According to Agrawal, Sebi has been receiving complaints about finfluencers for some time now. In April 2022, it issued a cease-and-desist order to YouTube channel Profit Guruji. Earlier in January, it banned six people from accessing the securities market and ordered them to return all the money earned after complaints about their recommendations through a channel on encrypted messaging app Telegram.

“Given the wide use of social media and its impact on market behaviour… Sebi will bring in necessary changes in its regulations to widen its ambit and regulate activities of financial influencers,” said Agrawal.

Currently, the regulations most needed are guidelines on paid promotions, paid partnership and advertisements, said Parimal Ade, co-founder of InvestYadnya.in. InvestYadnya is registered with Sebi as a research analyst (RA) and runs an online investment planning platform. Ade also creates videos on YouTube and has a subscriber base of 465,000 on the platform.

While the Advertising Standards Council of India has issued guidelines for influencer advertising, Sebi stepping in seems imperative given the goings-on over the past year, think market experts. The recent slip-ups in the financial influencer world may have bolstered the voices calling for rules, but the trouble is, that’s easier said than done.

At a fundamental level, regulations, if too tight, might just infringe upon the freedom of expression in the country, says Deepesh Raghaw, an RIA and founder of PersonalFinancePlan.in. This might lead to a ‘chilling effect’ with people becoming reluctant to express their thoughts, thinks Raghaw.

Besides, unlike the limited numbers of RIAs (about 1,300) and RAs (about 900) in India, the number of finfluencers in the country is possibly much higher. There is no standard definition of a finfluencer—in theory, anyone with a social media account can become one, says Niraj Dugar, Partner, Holistic Prime Wealth, a financial products advisory and distribution firm.

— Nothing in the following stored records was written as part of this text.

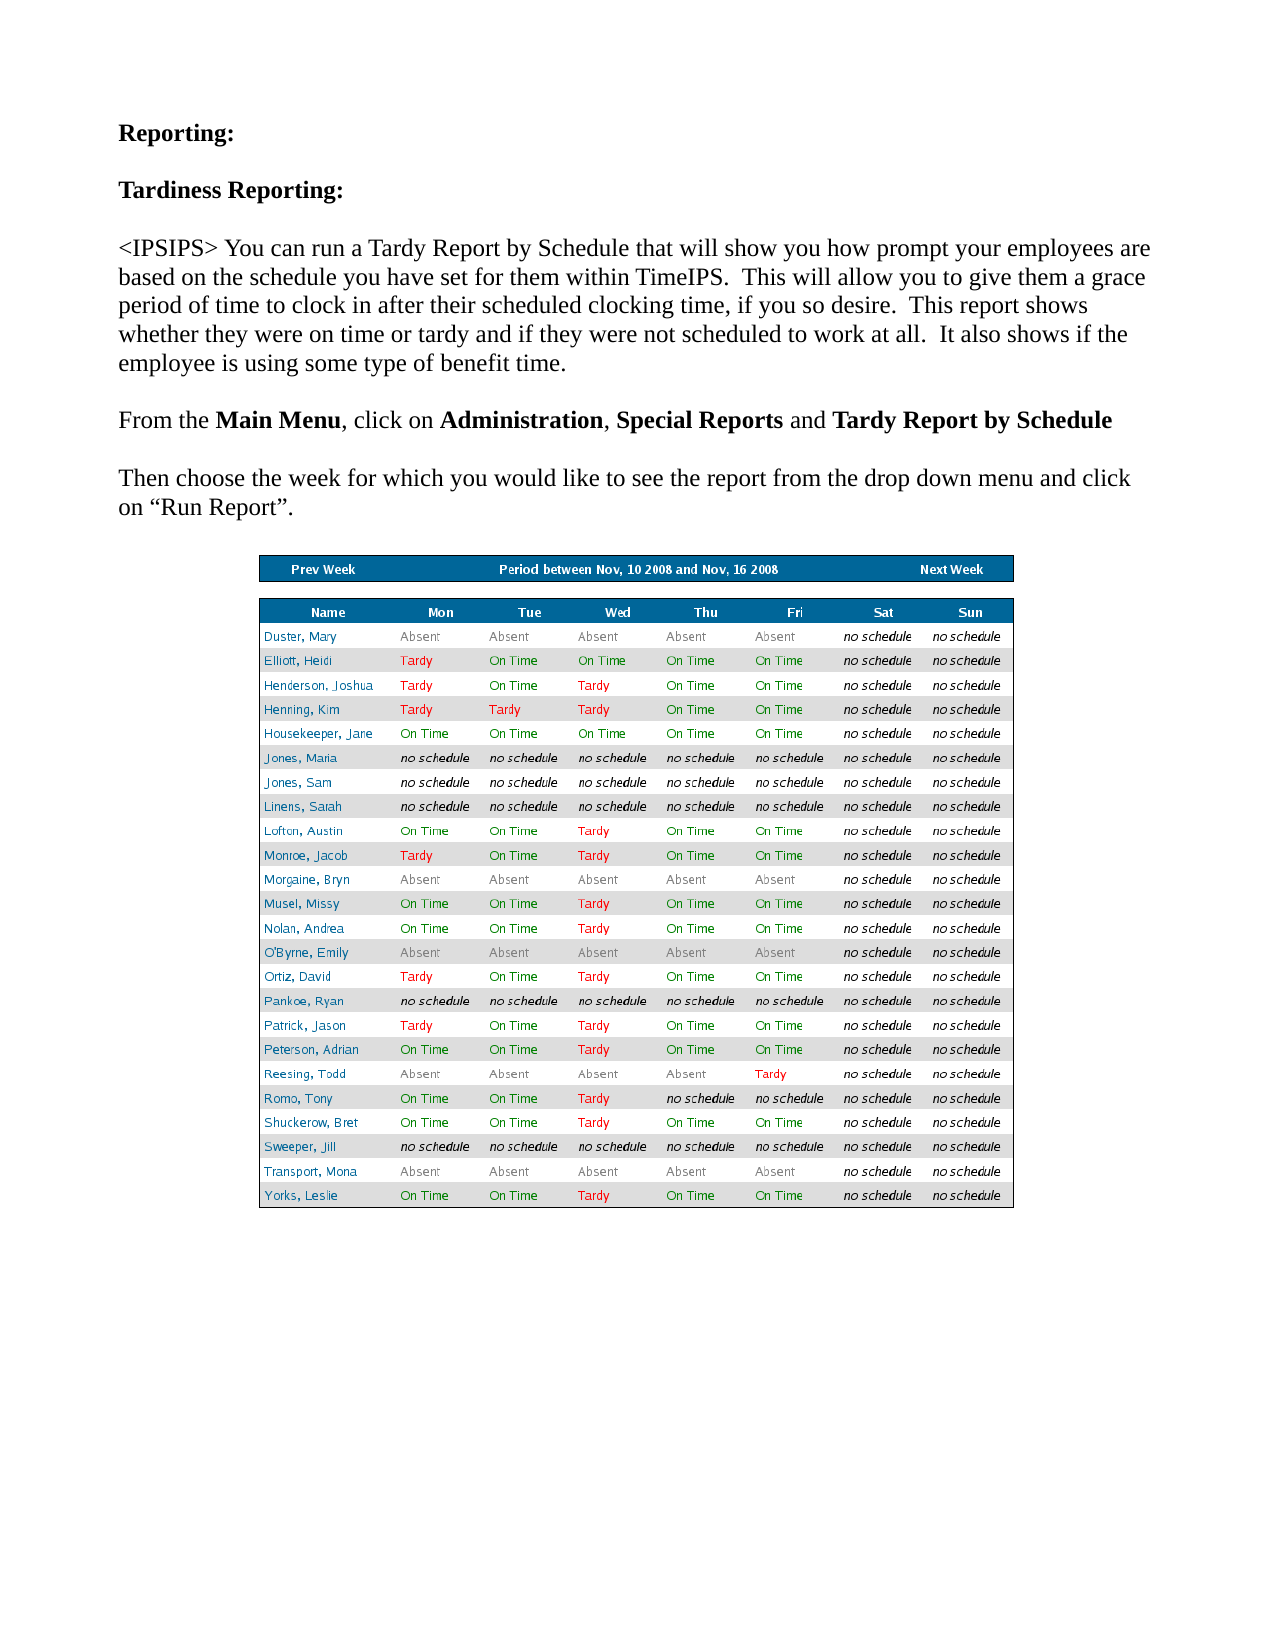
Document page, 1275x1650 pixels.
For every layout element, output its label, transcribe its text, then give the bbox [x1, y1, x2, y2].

text Reporting: [118, 118, 1157, 147]
text From the Main Menu, click on Administration, Special Reports and Tardy Report by Schedule [118, 406, 1157, 434]
picture [255, 552, 1020, 1212]
text <IPSIPS> You can run a Tardy Report by Schedule that will show you how prompt your employees are based on the schedule you have set for them within TimeIPS. This will allow you to give them a grace period of time to clock in after their scheduled clocking time, if you so desire. This report shows whether they were on time or tardy and if they were not scheduled to work at all. It also shows if the employee is using some type of benefit time. [118, 233, 1157, 377]
text Tardiness Reporting: [118, 176, 1157, 204]
text Then choose the week for which you would like to see the report from the drop down menu and click on “Run Report”. [118, 463, 1157, 521]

“Telling everyone to get an RA or RIA licence will be too hard. So, maybe, there’s a need for a new regulation that takes these complexities into account,” said Zerodha’s Kamath.

Then, there is the question of regulatory bandwidth. Sebi already has its hands full, say many market experts The Ken spoke to. Bringing in a new regulation or many more people into the regulatory fold will only add to the burden without much to show on the enforcement front.

It’s a slippery slope, for sure. Some in the finfluencer community like Kamra would rather that they self-regulate than the Sebi throwing the rulebook at them. But the events of the past few months mean that the ship has sailed. In the meantime, those looking for investment advice from unregistered experts on public forums will have to take the advice with a pinch of salt. There are no free lunches.